- **MATERIAL SHOWN**:

:::

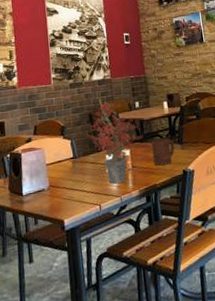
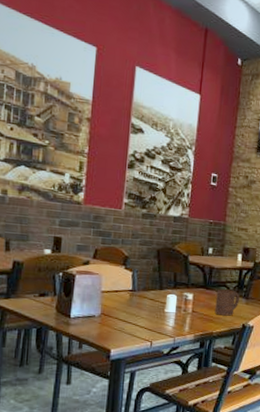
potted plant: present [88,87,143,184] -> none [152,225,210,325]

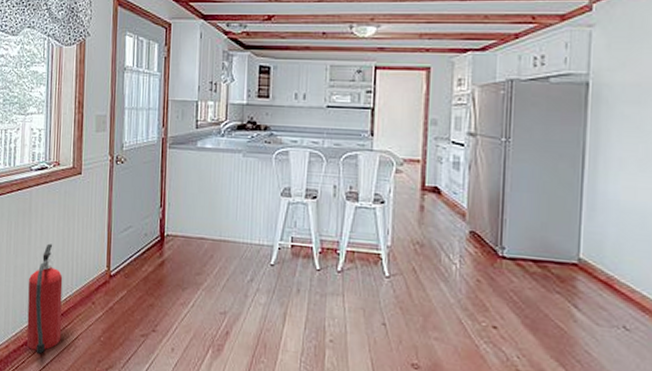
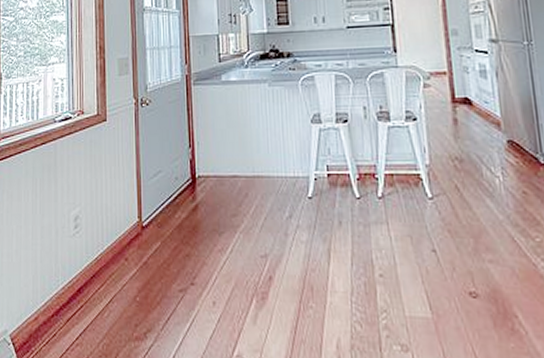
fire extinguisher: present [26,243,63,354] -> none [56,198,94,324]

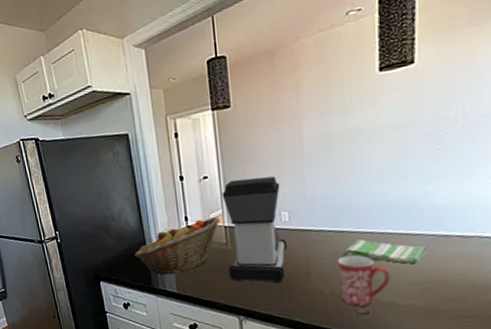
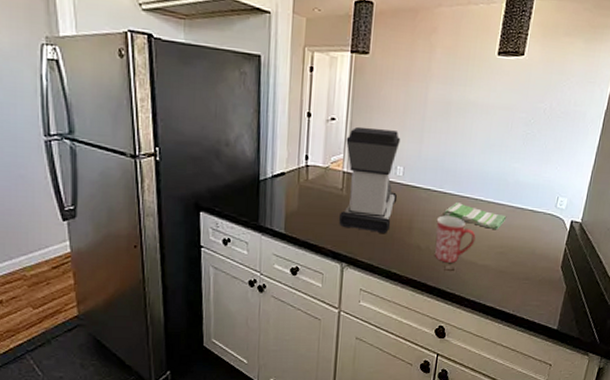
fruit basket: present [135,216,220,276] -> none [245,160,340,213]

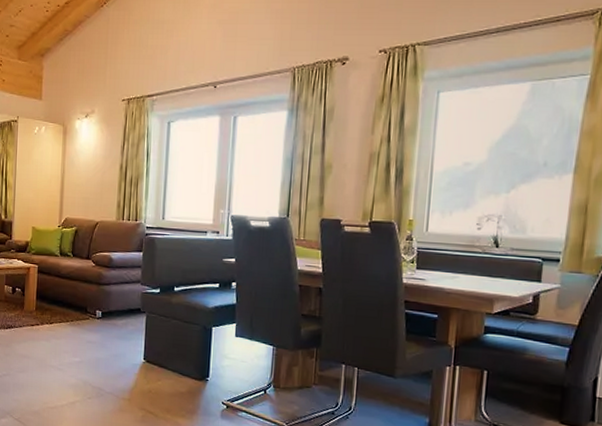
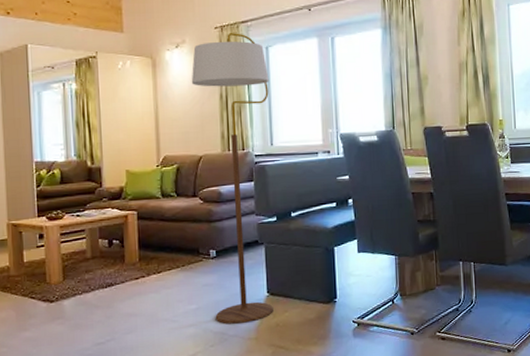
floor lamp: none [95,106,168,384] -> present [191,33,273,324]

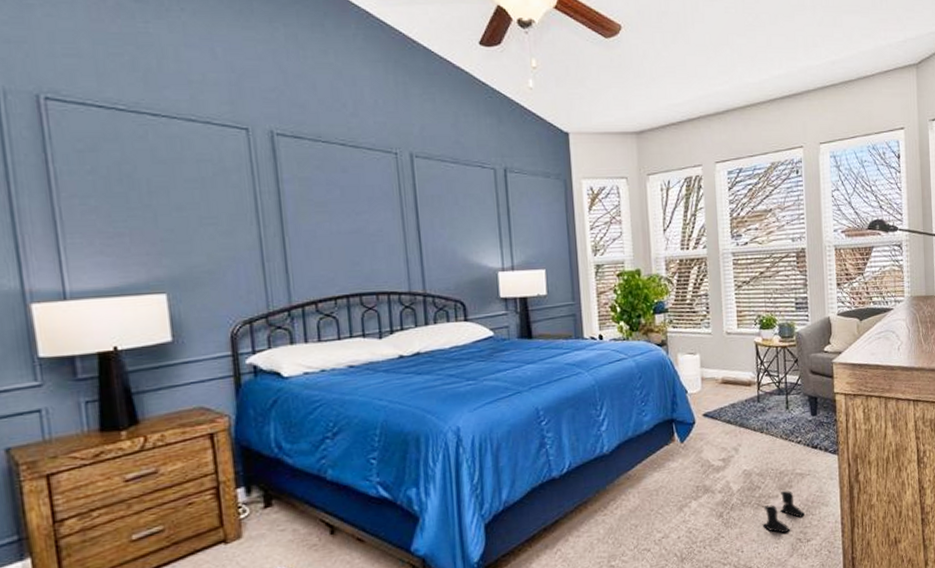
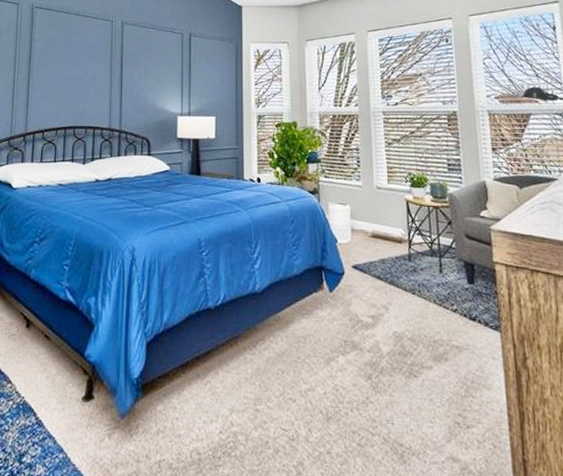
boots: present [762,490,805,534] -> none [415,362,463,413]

:::

- **EXERCISE PROMPT**:
Your copy should match the entries above exactly and contain no pictures.

- **OUTPUT BELOW**:
potted plant: present [88,87,143,184] -> none [152,225,210,325]

fire extinguisher: present [26,243,63,354] -> none [56,198,94,324]

fruit basket: present [135,216,220,276] -> none [245,160,340,213]

floor lamp: none [95,106,168,384] -> present [191,33,273,324]

boots: present [762,490,805,534] -> none [415,362,463,413]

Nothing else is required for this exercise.